Monotypic genus of fungi

Arthrocladiella is a genus of fungi in the family Erysiphaceae. The monotypic genus contains the single species Arthrocladiella mougeotii, which forms powdery mildew on leaves of plants in the genus Lycium.

== Description ==
The fungus forms white irregular patches of mycelium on the leaves of its host. Like most powdery mildew species, Arthrocladiella mougeotii is highly host-specific and only infects a few species in the genus Lycium. This species is found across the world, in any habitats where its host species occur. The type specimen was collected in France on Lycium europaeum.
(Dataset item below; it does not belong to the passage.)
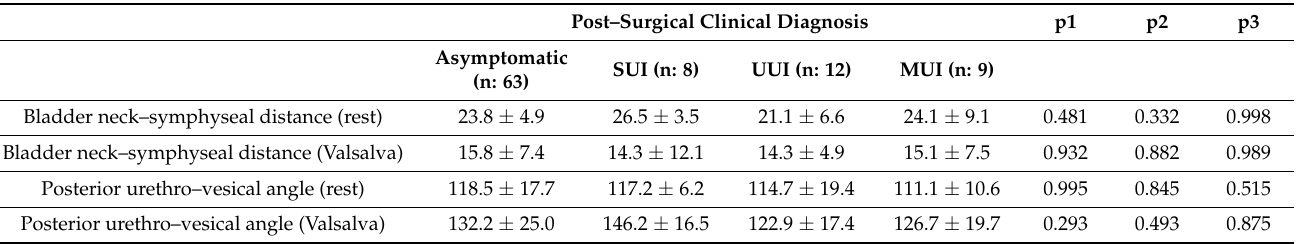
Table 3. Ultrasound evaluation of the study population differentiating asymptomatic patients from patients with SUI, UUI, MIU after placement of the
This species has also been recorded from Lycium barbarum, cestroides, chinense, dasystemum, depressum, and ruthenicum. Phyllactinia chubutiana occurs on the same hosts in some parts of the world, and sometimes occurs together with Arthrocladiella mougeotii on the same plants.

== Taxonomy ==
The fungus was formally described in 1851 by Léveillé with the basionym Calocladia mougeotii. The species was transferred to the genus Erysiphe in 1870 but was for some time known under the name Erysiphe lycii, a nomen nudum from 1846. The monotypic genus Arthrocladia was introduced in 1956 for this species but published invalidly. The current combination of Arthrocladiella mougeotii was published in 1963 by Vassilkov.